**TRY IT:**
Using the listing below, set down exactly the lines starting at the line that contains "coffee maker [673,381,772,489]" and ending at the line that contains "- air purifier [128,264,155,331]", both included, and no others.

**DATASET CONTENT:**
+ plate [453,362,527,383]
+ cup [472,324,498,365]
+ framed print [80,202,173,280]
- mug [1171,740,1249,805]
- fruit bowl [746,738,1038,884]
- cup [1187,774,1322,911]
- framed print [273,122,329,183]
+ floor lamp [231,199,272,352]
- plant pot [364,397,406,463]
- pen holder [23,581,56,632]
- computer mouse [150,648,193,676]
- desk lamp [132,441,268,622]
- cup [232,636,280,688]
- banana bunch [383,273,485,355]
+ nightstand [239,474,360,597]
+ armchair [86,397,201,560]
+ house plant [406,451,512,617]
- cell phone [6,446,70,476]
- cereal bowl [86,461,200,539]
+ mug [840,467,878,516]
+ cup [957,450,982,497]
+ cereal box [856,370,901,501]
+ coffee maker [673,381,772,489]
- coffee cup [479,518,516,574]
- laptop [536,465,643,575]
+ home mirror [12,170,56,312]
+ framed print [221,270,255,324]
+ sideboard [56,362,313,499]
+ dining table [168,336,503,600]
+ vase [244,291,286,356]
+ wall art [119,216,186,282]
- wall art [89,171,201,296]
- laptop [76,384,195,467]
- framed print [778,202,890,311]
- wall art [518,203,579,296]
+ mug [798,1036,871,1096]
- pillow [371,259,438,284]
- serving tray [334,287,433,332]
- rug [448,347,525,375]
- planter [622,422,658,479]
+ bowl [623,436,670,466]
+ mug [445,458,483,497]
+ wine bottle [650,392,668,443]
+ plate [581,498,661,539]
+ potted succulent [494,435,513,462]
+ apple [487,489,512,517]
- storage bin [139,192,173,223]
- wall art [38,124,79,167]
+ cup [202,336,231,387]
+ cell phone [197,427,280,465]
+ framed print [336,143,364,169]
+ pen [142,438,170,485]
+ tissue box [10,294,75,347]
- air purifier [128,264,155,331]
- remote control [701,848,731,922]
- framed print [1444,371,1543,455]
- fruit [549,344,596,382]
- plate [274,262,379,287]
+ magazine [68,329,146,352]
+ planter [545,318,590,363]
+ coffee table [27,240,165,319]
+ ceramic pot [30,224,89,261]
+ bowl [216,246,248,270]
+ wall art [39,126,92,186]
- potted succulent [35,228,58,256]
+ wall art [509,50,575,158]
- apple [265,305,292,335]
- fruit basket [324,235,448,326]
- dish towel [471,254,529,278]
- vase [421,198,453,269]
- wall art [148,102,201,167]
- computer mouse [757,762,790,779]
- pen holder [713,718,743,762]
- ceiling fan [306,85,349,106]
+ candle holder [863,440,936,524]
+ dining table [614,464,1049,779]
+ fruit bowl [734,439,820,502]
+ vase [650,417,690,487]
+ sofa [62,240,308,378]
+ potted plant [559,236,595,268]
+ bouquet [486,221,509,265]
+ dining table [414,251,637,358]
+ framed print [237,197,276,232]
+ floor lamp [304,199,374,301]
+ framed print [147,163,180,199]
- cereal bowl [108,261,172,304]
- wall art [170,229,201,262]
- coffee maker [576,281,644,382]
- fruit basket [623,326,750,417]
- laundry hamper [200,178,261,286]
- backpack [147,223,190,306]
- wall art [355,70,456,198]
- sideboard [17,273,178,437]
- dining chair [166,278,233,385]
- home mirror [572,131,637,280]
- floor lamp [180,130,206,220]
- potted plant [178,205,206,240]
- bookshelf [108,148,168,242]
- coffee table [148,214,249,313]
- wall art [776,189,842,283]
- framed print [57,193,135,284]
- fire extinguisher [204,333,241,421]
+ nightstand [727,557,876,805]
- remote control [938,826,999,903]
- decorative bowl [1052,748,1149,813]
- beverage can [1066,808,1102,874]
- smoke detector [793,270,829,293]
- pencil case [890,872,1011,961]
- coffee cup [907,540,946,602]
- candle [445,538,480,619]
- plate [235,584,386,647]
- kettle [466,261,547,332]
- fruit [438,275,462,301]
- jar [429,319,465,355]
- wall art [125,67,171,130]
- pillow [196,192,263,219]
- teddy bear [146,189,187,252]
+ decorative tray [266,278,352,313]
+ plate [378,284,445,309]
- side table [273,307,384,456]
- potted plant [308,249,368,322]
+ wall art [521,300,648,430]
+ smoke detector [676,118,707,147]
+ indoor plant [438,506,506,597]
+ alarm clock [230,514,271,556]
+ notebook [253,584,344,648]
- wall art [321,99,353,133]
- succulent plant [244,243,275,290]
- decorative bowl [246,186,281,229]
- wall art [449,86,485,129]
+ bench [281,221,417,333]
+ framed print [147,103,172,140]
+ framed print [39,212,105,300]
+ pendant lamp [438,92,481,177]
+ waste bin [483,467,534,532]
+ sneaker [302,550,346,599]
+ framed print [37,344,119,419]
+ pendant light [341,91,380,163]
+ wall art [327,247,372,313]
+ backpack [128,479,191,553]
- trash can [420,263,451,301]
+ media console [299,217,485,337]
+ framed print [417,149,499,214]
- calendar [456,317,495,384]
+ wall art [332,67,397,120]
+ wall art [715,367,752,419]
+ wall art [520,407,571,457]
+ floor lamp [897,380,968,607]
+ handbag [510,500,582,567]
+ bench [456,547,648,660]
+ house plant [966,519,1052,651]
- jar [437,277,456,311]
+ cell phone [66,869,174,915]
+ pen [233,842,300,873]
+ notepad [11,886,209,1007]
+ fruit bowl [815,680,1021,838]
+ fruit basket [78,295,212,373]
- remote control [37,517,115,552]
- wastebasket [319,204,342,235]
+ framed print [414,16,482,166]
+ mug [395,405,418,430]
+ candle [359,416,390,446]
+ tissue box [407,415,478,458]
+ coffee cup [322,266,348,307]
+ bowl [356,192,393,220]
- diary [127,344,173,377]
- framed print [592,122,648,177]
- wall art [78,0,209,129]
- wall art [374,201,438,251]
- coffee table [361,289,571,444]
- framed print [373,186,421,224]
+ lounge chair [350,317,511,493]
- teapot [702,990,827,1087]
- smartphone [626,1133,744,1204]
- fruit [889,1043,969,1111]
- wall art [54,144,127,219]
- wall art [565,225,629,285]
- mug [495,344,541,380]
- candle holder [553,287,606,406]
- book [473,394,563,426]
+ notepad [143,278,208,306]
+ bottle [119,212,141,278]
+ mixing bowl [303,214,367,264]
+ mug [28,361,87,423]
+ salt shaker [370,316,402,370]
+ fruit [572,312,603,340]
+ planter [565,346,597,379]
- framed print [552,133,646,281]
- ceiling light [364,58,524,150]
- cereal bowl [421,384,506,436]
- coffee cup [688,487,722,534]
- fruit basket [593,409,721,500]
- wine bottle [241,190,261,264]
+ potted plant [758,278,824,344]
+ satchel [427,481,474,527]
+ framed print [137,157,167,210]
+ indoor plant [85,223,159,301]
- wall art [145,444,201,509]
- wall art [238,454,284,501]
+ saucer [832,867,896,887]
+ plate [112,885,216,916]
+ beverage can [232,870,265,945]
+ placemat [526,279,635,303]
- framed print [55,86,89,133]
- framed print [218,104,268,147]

**EXPECTED ANSWER:**
+ coffee maker [673,381,772,489]
- coffee cup [479,518,516,574]
- laptop [536,465,643,575]
+ home mirror [12,170,56,312]
+ framed print [221,270,255,324]
+ sideboard [56,362,313,499]
+ dining table [168,336,503,600]
+ vase [244,291,286,356]
+ wall art [119,216,186,282]
- wall art [89,171,201,296]
- laptop [76,384,195,467]
- framed print [778,202,890,311]
- wall art [518,203,579,296]
+ mug [798,1036,871,1096]
- pillow [371,259,438,284]
- serving tray [334,287,433,332]
- rug [448,347,525,375]
- planter [622,422,658,479]
+ bowl [623,436,670,466]
+ mug [445,458,483,497]
+ wine bottle [650,392,668,443]
+ plate [581,498,661,539]
+ potted succulent [494,435,513,462]
+ apple [487,489,512,517]
- storage bin [139,192,173,223]
- wall art [38,124,79,167]
+ cup [202,336,231,387]
+ cell phone [197,427,280,465]
+ framed print [336,143,364,169]
+ pen [142,438,170,485]
+ tissue box [10,294,75,347]
- air purifier [128,264,155,331]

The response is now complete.